From a big picture view, it feels right to say that in the last three weeks our collective sense of day-to-day stability has ended. Our respective material needs may or may not yet have been threatened but our collective nonmaterial needs for security and predictability are under threat every day. If we take time to name and grieve what we’re experiencing while building community, I think that this crisis can become a transition to something meaningful.
What’s happening in the US is part of a larger global trend towards authoritarianism, which itself is a symptom of the crisis of the larger world-economy and global political order. In plain terms, we are living through the end of one era of civilization and a new era is emerging. Social scientists call these “systems transitions,” and they involve the end of one finite social system that undergirds a civilization and the emergence of another.

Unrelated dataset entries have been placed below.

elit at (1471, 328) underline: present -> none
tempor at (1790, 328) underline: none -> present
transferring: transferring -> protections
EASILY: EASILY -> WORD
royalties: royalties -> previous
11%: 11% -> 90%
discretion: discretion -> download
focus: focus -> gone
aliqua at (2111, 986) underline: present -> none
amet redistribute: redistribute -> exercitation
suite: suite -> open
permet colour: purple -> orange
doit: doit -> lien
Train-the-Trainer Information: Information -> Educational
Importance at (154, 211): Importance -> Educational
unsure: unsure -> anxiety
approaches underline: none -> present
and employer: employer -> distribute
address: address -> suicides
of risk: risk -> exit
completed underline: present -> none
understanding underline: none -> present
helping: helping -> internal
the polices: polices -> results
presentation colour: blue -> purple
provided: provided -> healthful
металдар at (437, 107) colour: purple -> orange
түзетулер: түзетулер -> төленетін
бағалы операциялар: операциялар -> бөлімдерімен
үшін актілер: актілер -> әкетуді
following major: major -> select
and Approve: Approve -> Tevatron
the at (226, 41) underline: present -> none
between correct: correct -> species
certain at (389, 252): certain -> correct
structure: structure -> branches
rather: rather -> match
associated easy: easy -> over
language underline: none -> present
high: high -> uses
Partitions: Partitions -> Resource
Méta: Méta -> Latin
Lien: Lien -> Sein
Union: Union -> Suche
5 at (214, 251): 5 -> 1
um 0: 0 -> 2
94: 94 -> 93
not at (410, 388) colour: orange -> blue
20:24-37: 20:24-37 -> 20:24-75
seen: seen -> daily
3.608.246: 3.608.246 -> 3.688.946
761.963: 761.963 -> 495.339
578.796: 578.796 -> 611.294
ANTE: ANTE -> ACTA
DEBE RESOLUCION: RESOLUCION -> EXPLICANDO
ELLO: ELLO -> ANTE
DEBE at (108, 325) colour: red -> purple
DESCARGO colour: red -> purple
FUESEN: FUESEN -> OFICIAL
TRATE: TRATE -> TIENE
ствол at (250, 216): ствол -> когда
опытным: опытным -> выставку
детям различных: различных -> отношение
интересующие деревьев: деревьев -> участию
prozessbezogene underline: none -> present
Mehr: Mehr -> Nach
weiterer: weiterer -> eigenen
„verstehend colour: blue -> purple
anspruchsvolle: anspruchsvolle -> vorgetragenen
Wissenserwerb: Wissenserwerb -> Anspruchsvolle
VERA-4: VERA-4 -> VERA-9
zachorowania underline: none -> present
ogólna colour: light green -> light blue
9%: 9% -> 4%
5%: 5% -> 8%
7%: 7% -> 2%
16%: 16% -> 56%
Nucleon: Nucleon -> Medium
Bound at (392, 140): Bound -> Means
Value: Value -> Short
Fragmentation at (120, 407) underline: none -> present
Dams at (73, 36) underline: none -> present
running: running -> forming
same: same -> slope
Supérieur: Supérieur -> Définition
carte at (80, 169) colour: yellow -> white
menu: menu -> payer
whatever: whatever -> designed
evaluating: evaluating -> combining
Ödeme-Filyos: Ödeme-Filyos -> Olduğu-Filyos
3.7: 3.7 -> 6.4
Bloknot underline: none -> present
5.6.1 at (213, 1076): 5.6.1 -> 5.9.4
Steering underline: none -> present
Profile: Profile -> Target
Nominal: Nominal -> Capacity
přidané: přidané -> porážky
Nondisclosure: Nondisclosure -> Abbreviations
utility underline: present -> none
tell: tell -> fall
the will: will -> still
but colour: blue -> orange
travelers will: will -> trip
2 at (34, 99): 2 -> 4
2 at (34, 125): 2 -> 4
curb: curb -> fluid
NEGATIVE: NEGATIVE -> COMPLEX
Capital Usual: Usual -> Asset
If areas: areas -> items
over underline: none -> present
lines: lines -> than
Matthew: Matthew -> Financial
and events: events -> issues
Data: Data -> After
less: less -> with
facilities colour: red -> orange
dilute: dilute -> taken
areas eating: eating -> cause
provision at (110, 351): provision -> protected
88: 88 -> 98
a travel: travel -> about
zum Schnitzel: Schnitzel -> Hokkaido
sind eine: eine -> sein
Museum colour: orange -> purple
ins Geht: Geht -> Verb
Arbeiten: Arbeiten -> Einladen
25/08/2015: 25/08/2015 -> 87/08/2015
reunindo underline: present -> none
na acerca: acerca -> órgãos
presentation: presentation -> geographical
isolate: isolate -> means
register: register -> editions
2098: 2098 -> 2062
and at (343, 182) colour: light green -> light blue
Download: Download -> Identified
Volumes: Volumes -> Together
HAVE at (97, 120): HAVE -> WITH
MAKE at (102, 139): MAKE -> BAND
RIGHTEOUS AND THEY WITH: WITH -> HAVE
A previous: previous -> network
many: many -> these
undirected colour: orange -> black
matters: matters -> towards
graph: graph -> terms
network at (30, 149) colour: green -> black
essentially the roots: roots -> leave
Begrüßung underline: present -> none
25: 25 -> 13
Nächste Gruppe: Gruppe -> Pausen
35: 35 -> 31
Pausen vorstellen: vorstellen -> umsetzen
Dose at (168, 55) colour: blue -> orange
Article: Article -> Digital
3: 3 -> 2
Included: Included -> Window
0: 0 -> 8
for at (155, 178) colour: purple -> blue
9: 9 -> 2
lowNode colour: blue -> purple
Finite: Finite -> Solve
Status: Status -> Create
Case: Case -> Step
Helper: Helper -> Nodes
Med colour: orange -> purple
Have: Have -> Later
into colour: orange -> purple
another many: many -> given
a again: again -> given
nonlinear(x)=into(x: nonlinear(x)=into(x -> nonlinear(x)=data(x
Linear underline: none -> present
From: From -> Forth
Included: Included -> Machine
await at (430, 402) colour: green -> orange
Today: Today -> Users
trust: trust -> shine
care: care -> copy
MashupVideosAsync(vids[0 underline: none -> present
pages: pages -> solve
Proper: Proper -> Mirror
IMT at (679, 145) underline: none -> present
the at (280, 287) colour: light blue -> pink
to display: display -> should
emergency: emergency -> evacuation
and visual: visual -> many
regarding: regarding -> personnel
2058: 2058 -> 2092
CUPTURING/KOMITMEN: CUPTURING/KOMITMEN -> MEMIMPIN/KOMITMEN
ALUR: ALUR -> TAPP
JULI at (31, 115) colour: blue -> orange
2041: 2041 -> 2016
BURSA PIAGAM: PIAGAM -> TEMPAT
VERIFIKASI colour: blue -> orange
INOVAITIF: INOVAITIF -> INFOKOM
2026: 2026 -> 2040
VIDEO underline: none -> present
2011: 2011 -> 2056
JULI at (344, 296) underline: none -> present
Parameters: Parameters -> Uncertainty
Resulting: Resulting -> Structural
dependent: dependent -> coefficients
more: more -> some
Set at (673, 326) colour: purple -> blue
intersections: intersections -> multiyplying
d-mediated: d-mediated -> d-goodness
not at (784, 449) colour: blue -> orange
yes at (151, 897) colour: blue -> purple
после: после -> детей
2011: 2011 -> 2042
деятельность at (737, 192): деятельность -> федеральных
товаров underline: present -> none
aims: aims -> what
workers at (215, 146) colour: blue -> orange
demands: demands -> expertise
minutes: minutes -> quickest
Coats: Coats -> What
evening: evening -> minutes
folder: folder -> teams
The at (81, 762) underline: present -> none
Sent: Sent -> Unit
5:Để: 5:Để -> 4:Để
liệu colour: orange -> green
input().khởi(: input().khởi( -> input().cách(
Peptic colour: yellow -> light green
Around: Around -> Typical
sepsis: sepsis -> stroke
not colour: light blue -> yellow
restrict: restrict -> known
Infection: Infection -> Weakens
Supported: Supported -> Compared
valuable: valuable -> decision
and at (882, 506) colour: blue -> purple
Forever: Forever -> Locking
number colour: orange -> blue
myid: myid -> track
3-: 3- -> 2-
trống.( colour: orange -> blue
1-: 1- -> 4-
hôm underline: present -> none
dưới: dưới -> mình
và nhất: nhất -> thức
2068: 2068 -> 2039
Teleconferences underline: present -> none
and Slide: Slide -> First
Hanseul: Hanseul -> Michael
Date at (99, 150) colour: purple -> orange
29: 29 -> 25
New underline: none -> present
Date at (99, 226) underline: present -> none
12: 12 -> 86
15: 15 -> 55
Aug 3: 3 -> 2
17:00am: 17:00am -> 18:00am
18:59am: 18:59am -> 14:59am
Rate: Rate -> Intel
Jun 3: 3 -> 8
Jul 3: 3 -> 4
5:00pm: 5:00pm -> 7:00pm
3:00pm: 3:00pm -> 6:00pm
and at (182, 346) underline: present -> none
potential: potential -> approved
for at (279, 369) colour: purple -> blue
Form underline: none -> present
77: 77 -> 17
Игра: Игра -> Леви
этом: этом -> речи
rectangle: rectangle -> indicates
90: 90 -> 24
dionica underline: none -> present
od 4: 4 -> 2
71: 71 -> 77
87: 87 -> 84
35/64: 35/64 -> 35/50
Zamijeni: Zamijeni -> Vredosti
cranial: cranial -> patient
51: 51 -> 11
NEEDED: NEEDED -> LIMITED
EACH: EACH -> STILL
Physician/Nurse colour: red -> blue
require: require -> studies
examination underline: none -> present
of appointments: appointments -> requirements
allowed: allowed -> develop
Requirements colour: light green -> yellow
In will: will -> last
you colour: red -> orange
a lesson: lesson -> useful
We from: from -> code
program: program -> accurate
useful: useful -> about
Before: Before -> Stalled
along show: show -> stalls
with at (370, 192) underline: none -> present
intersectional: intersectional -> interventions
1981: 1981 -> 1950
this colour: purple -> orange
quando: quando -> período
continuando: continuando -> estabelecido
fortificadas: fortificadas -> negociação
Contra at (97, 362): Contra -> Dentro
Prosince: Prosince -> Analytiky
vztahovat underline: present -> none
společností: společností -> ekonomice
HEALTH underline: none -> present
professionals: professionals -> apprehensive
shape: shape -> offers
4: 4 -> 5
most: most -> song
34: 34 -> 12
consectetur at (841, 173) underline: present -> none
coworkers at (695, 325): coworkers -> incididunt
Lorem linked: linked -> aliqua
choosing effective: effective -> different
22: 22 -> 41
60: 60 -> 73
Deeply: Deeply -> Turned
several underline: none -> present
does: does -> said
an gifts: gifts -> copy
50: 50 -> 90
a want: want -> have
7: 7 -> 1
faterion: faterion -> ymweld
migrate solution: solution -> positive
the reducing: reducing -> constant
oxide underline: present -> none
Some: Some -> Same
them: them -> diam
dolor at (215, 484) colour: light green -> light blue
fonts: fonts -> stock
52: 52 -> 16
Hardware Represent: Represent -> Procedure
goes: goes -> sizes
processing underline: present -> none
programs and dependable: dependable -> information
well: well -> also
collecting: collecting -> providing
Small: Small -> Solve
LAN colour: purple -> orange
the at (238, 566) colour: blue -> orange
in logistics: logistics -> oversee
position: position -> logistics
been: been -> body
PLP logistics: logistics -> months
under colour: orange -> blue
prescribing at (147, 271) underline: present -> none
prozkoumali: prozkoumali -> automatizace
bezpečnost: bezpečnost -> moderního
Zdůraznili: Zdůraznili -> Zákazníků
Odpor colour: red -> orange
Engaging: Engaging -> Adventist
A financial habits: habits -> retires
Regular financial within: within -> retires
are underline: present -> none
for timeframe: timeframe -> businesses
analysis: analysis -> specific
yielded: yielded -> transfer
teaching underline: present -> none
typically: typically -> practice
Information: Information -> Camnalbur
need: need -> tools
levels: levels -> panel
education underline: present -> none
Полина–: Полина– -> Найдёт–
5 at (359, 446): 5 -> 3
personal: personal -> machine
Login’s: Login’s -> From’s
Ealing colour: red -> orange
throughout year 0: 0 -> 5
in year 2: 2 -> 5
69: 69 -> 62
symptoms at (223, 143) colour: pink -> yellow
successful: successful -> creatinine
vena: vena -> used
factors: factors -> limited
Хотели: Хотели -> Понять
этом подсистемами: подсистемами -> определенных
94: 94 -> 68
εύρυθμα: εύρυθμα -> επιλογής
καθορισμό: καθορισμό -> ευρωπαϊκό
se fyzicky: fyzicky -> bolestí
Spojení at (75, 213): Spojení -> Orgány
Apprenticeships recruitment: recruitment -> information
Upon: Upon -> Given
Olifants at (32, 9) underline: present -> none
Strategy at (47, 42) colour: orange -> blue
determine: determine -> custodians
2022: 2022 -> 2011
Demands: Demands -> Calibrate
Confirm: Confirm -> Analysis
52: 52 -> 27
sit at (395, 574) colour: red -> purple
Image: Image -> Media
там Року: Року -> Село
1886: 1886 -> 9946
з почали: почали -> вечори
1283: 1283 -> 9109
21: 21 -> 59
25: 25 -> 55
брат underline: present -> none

Systems transitions involve cultural, structural, economic, and behavioral changes, as well as changes in technologies, policies, and norms. The Roman Empire was a finite social system and it transitioned into the Middle Ages.
Just like we don’t know who we’ll become after a significant loss, we don’t know what we’ll transition into with the decline of the modern era. Based on our personal experiences with transition, we can trust that if we name our loss and grieve it, we can develop some clarity about what’s happening. WIth this clarity, our grief and vulnerability can lead us into actions that can facilitate the emergence of a culture and systems that don’t require racism, sexism, poverty, or the destruction of nature. Similar to the opportunity provided by individual losses, by grieving, we can collectively become more fully human and start existing differently.